**Document excerpt**
/---

Stages of Development: Cultural, Political and Economic
Quo Vadis, Humanity? Today we face serious questions around rigid
ideologies, national boundaries, proprietary interests, technological
utopias and naive, egalitarian demands. Global debates center on
competing economic models, open political access, mandated equality of
opportunity and results, and a host of other external, top-down
solutions. Arguments grow in emotional intensity around the size and
distribution of budgets. Money becomes the magic elixir that will cure
all ills. New rules and regulations will transform hearts and minds.
Everybody will benefit from the rising tides of prosperity as the
freemarket makes global waves. Everybody will benefit from the largess
of big government, using taxes to fund social work schemes. And, of
course, brilliant technological innovations will bring the Internet
into each and every home, with or without electricity. Right.
Why haven’t such solutions worked in the past? In spite of all the
money spent, expectations raised, programs imposed, good deeds
celebrated and good works performed, why do our problems persist?

\---

**What you need to do**
**a)** Translate this sentence from the passage on stages of development into Spanish: "Money becomes the magic elixir that will cure all ills."
**b)** In the passage on stages of development, take the part that opens with the words "Why haven’t such" and closes with "our problems persist?", and write it out again with "expectations" swapped for "hopes".

**Dataset section**
/---

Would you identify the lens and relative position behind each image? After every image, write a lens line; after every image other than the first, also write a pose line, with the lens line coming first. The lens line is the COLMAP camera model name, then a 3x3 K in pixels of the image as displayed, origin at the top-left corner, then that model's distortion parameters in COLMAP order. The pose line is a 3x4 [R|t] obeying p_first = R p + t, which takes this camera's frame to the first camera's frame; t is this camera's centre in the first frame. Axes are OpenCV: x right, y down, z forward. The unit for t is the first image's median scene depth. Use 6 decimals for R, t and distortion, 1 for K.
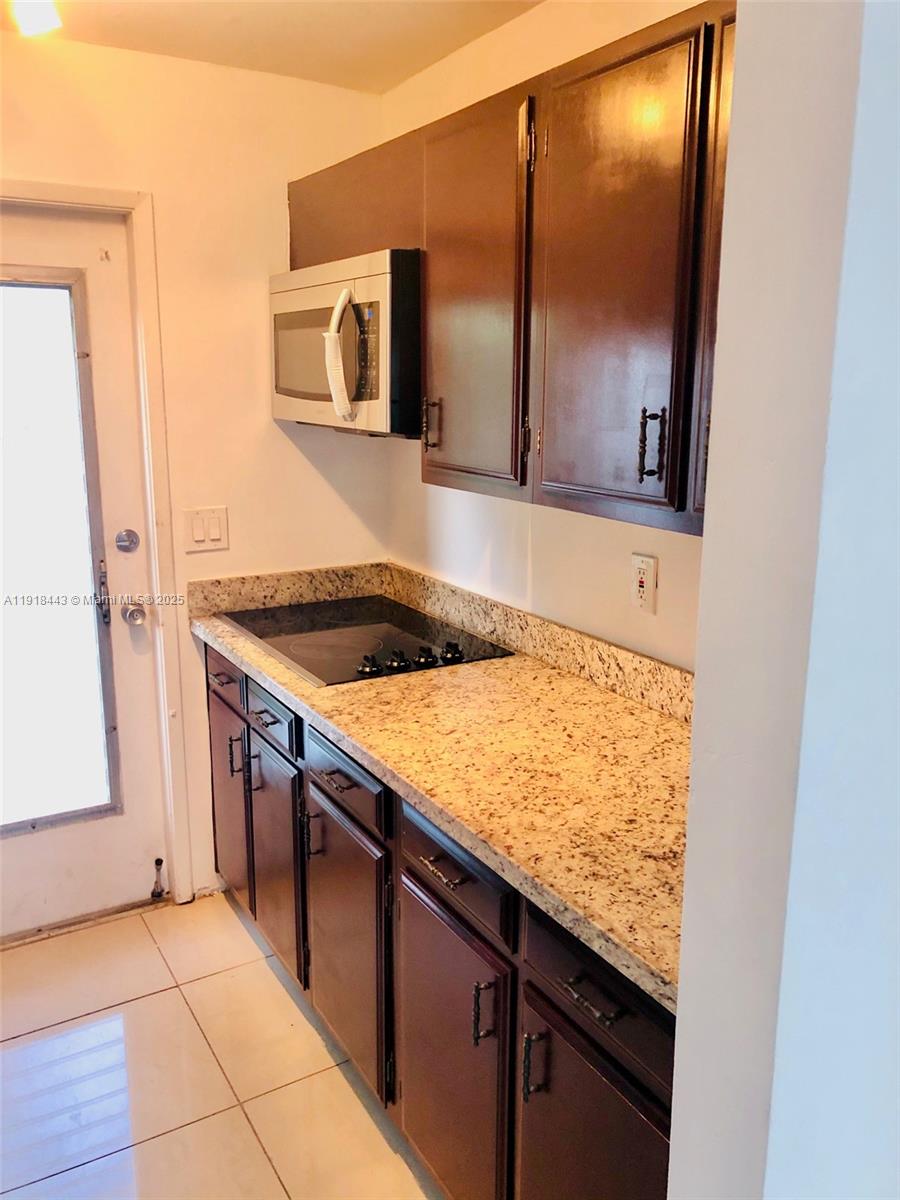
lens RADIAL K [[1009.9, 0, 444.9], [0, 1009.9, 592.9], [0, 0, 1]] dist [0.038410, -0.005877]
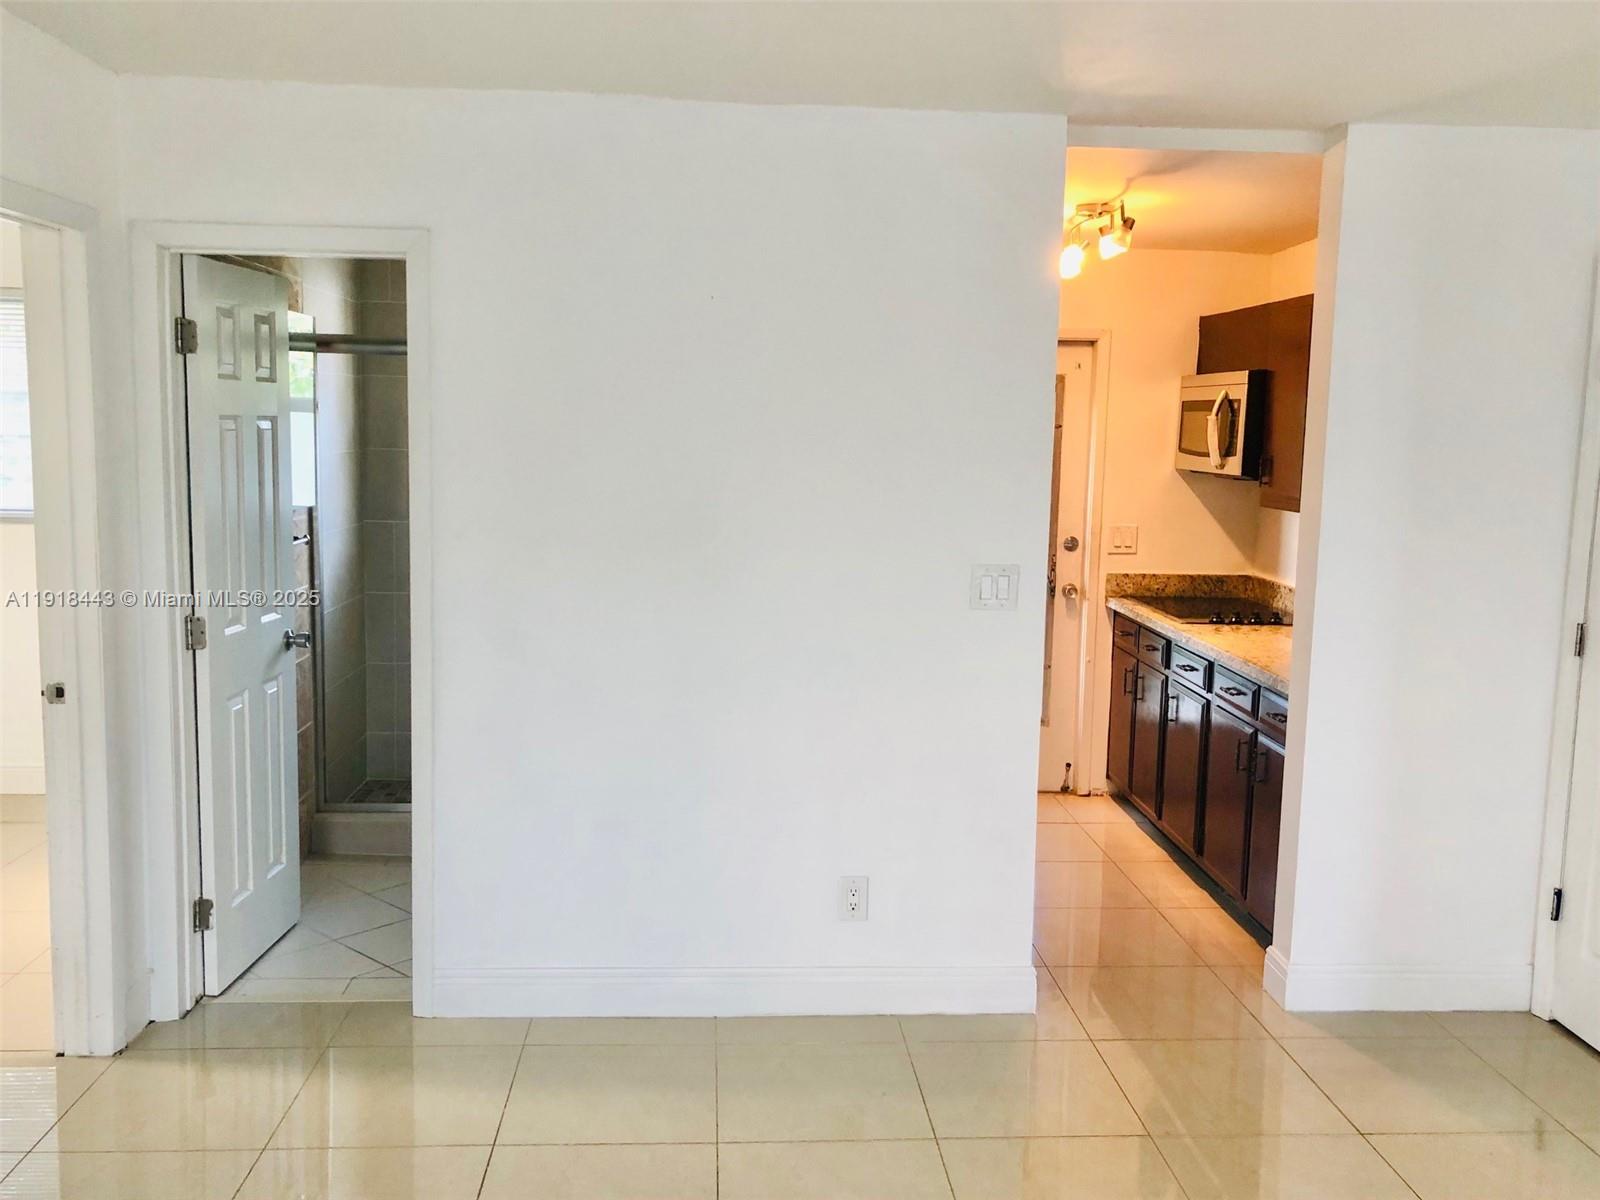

\---

**Solutions below**
**a)** El dinero se convierte en el elixir mágico que curará todos los males.

**b)**
Why haven’t such solutions worked in the past? In spite of all the
money spent, hopes raised, programs imposed, good deeds
celebrated and good works performed, why do our problems persist?